Aclaro: el jugar con los dialectos y los lenguajes diestramente es un instrumento narrativo de poder singular. El director hongkongnés Wong Kar-wai lo hizo maravillosamente en “2046”. En la cinta, los personajes hablan distintos dialectos de China e incluso el japonés. El diálogo fluye como el tiempo en una narrativa anticronológica en donde el mandarín de Gong Li y Zhang Ziyi se entrelaza con el cantonés de Tony Leung y el japonés de Takuya Kimura. El director se aprovecha de las divisiones lingüísticas y sus respectivos fondos históricos no sólo para conferir un tinte característico a cada personaje sino también para encontrar una especie de ágora donde convergen los tiempos, los espacios y las historias. La utilización de varios dialectos en la cinta no apunta a la ignorancia de las diferencias, sino a una inclinación panasiática, a la articulación de un lenguaje universal a la vez que se respetan las particularidades y diferencias de cada personaje.
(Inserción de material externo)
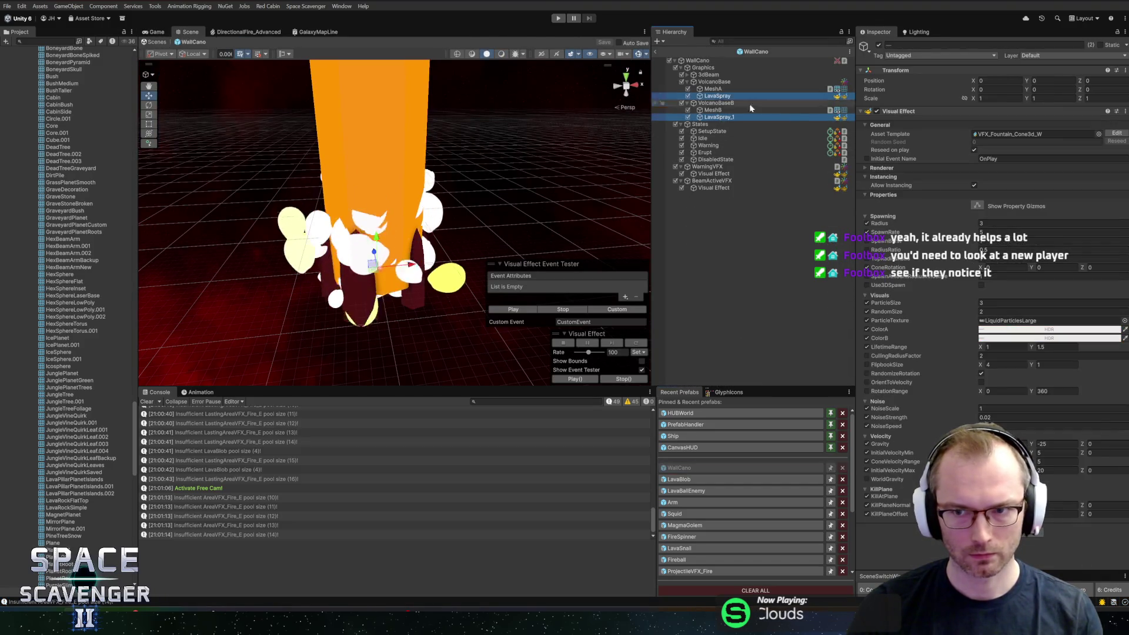
pyautogui.rightClick(936, 113)
pyautogui.click(967, 184)
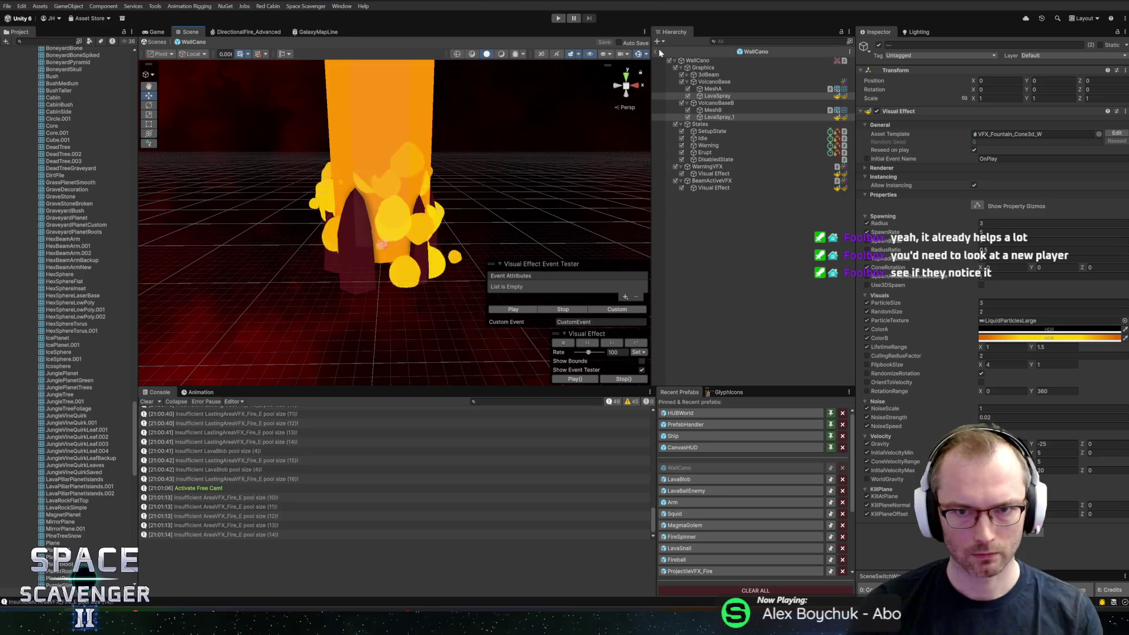
pyautogui.click(560, 19)
pyautogui.doubleClick(156, 31)
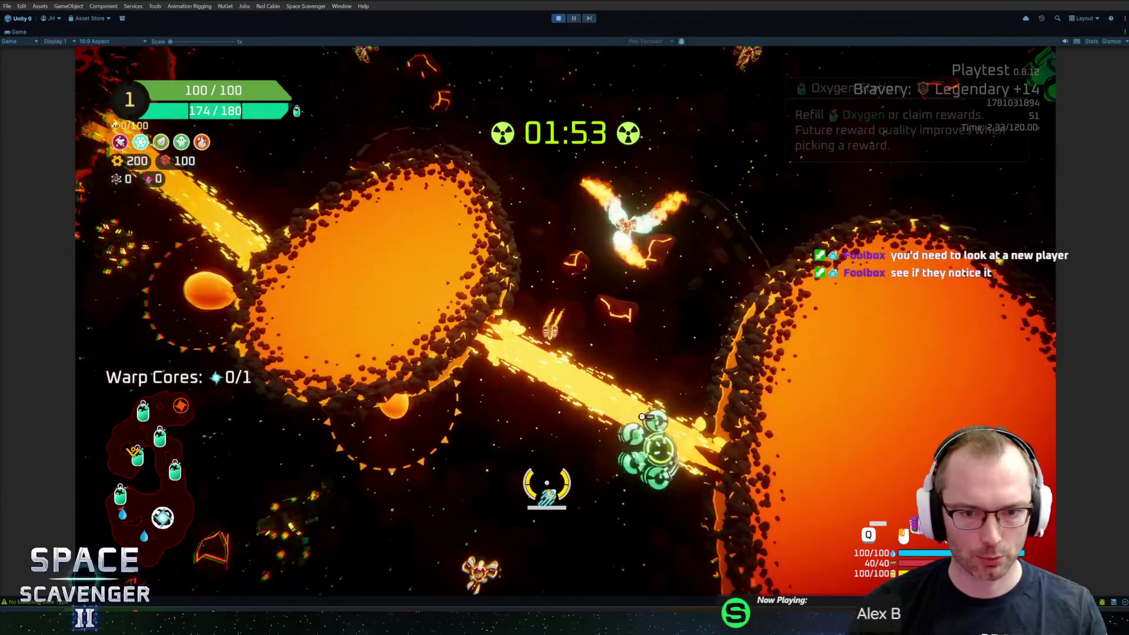
# Stop the radiation timer with 'level radiation stop' in the debug console.
pyautogui.press('grave')
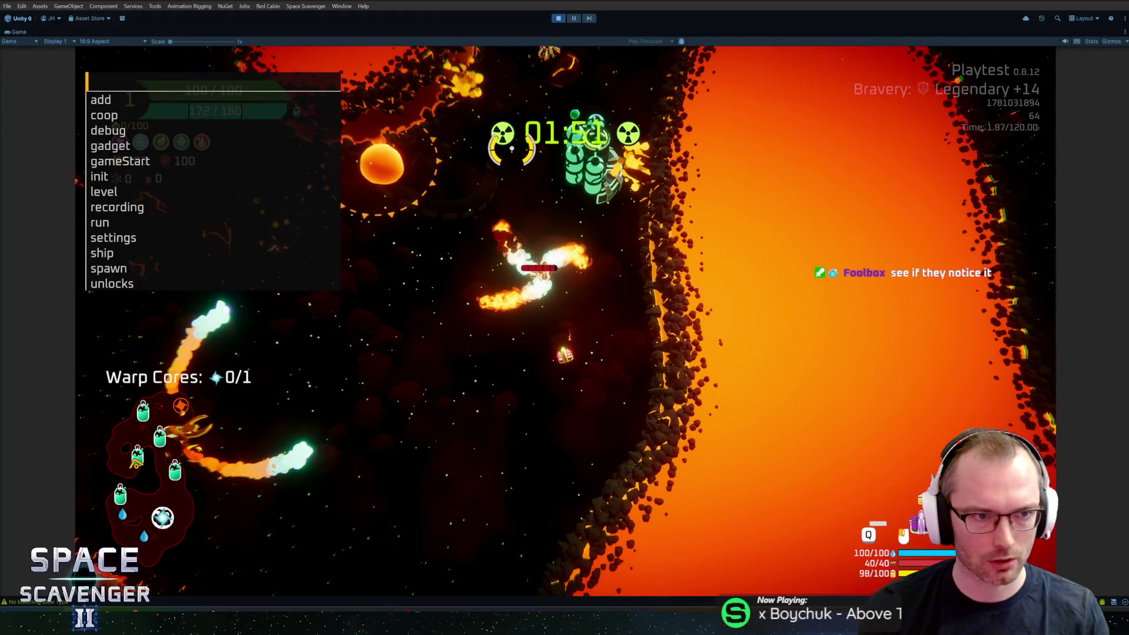
pyautogui.write('level rad')
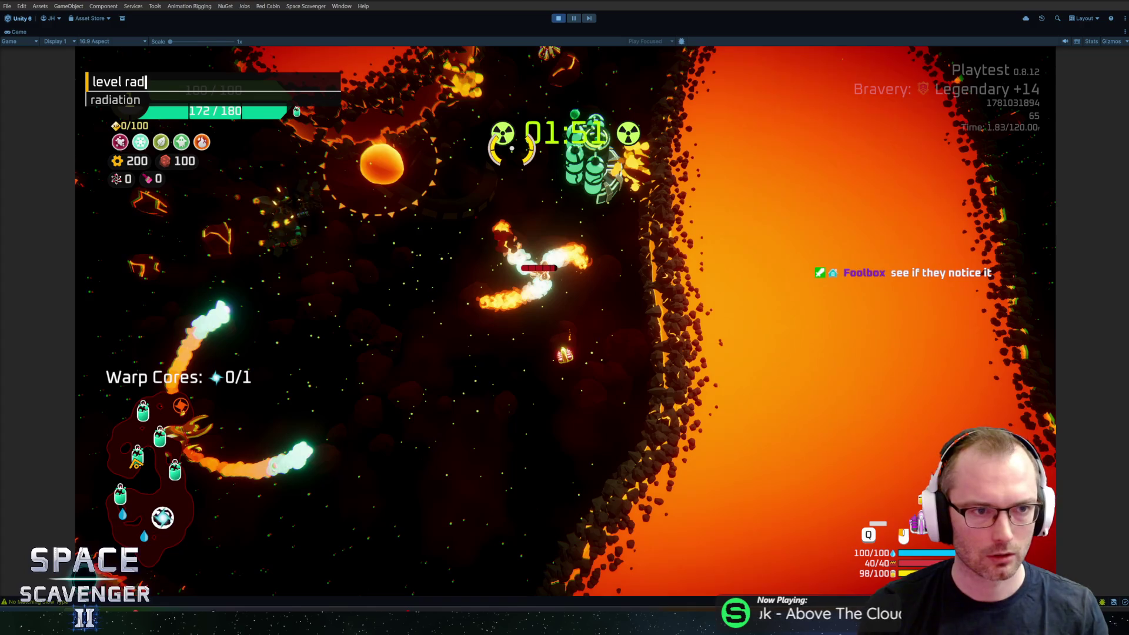
pyautogui.write('iation stop')
pyautogui.press('Return')
# Run spawn commands such as 'spawn LavaSnail' to add test enemies.
pyautogui.press('grave')
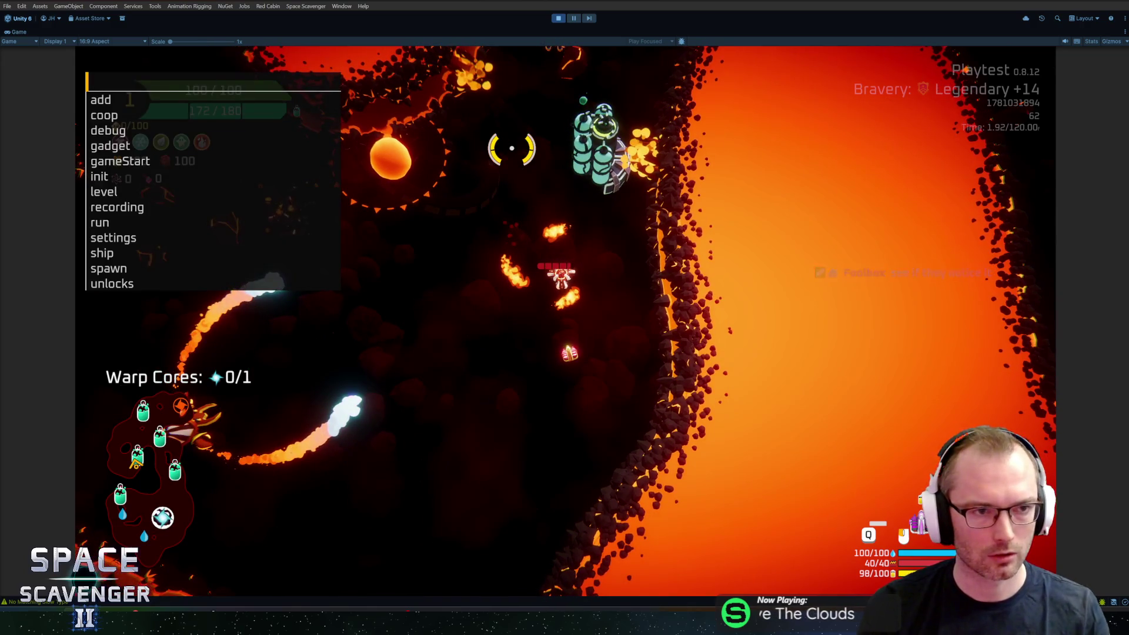
pyautogui.write('spawn LavaSnail')
pyautogui.press('Up')
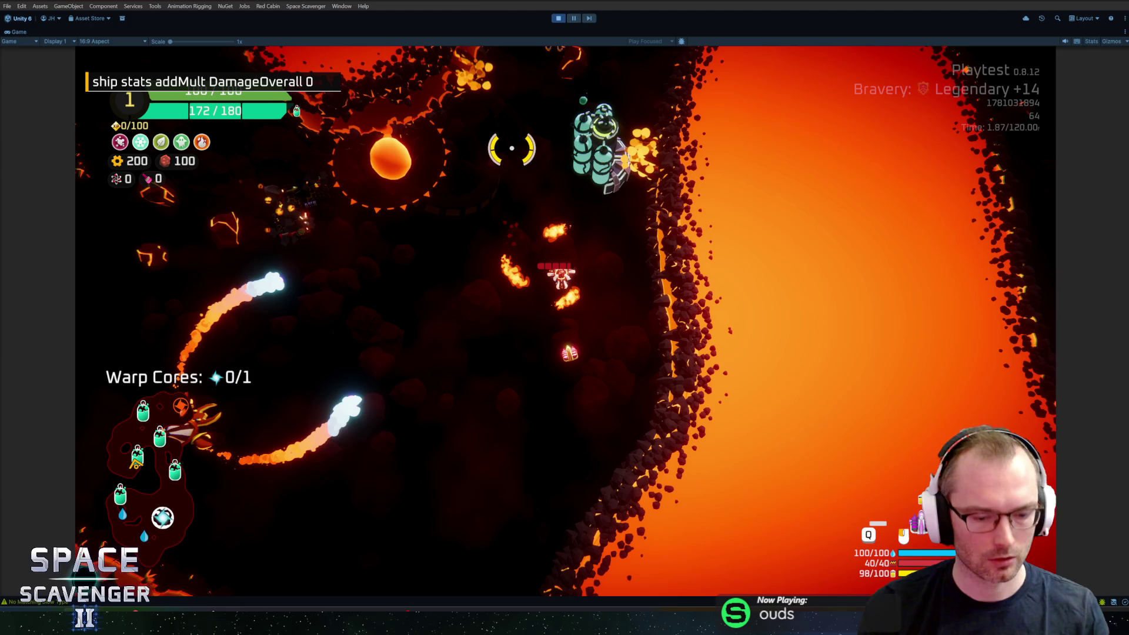
pyautogui.press('Return')
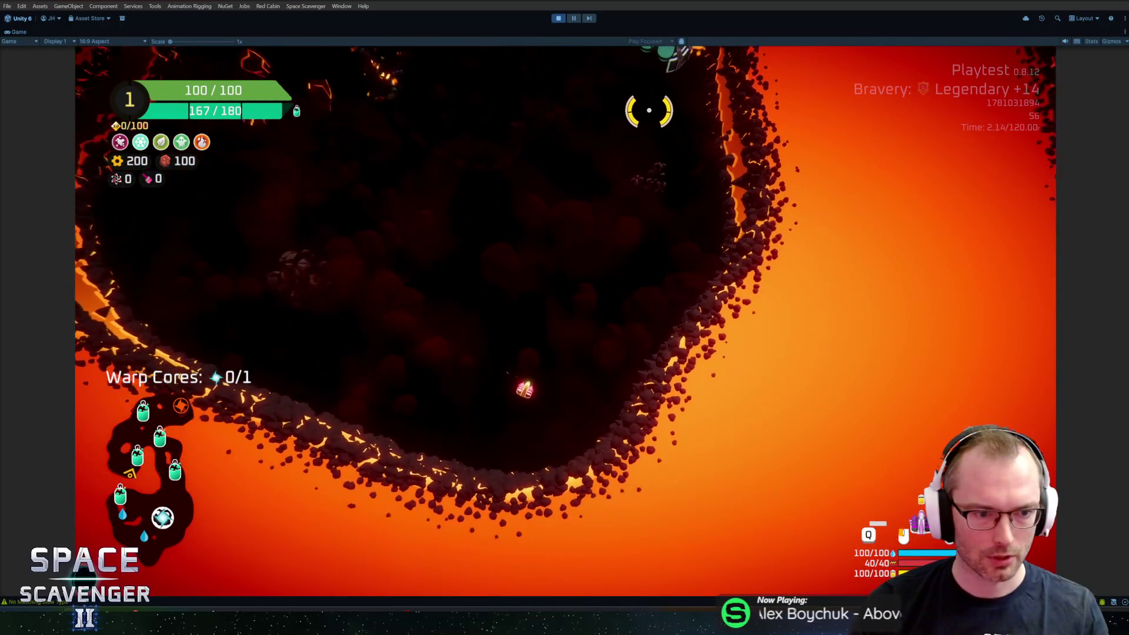
# Turn on the free camera with 'debug freeCam 1'.
pyautogui.press('grave')
pyautogui.write('debug')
El error — garrafal, desde mi punto de vista — de “Breaking Bad” no es el único en la televisión estadounidense pero marca el ápice de mi frustración. Quizás la altura de mis expectativas también refleja una tonta e irremediable posición en la que espero que la televisión sea una fuente poco convencional de información, conocimiento y arte. Pero “Breaking Bad,” por todas las razones que listé anteriormente, me había dado esperanza de que marcaría una era nueva en el tratamiento del español en la pantalla grande y chica. Lo que me lleva a cuestionar ¿por qué ocurre esto y a quién echarle la culpa? ¿Será imposible tener una representación precisa y creíble de un personaje hispanohablante en el mainstream de la industria del entretenimiento en EE.UU.? ¿Le importa a la audiencia en general? ¿Será que en un mundo cada vez más global y transcultural aún se pueden justificar esta clase de esencialismos y tergiversación cultural? Me atrevo a argumentar que es un síntoma del imperialismo cultural.

Creo que el asunto se reduce en parte a una cuestión de expectativas, y ésta por su parte se reduce en el poder y nivel adquisitivo y de consumo (tanto monetario como cultural) del público imaginado de estos productos. Es decir, estos programas asumen que la audiencia anglosajona es más exigente que la hispanohablante. Y quizá, en cierta medida en este momento, tienen razón. Mas no es una excusa. Ese “descuido” (para utilizar un término benévolo) señala que ven a los hispanohablantes como grupos intercambiables cuyas historias se confunden por la afinidad lingüística. Este “descuido” es animado quizá por un afán de simplificar un mundo complejo, de dominar lo foráneo y lo exótico, de encasillar “un exceso” (como diría Homi Bhabha) en un paquete reconocible para un público incomprendido. La ignorancia es opresiva y se difunde rápidamente. Como espectadores, artistas y comunidad (diversa y distinta), exijamos más.

Tengo una razón de peso para obsesionarme en el tema del lenguaje. La lengua y la articulación de la misma son significantes de la cultura. El lenguaje es como el ADN de nuestra identidad, es el registro viviente y cambiante de nuestra historia. Las lenguas, dialectos y acentos marcan la especificidad de nuestras vivencias y raíces. Al examinar nuestro lenguaje entenderemos de dónde venimos y quizá hacia dónde vamos. Por emplear un ejemplo consabido, podemos ver la influencia árabe en el español al analizar las palabras en castellano que poseen raíces árabes. O, en un ejemplo más contemporáneo, podemos ver el alcance del inglés en el mundo al reconocer los anglicismos tallados en idiomas como el español y el mandarín. O podemos aún escuchar en nuestro diario hablar los ecos de culturas que han sido marginalizadas u obliteradas: en el “palta” de Sudamérica resonará el quechua, en el “aguacate” de México se escucha el náhuatl. Nuestra historia, nuestros logros y nuestras desgracias están grabados y gravados en el idioma en cuyo corpus los ecos del pasado resuenan en el articular de nuestro presente. Parece una nimiedad resaltar estas instancias de la televisión, pero la repetición frecuente de estos errores en un medio de gran alcance cimienta la tergiversación de nuestra identidad, y cede el control de la articulación de nuestra cultura a un imperio mediático que manipula tosca e ignorantemente la lengua.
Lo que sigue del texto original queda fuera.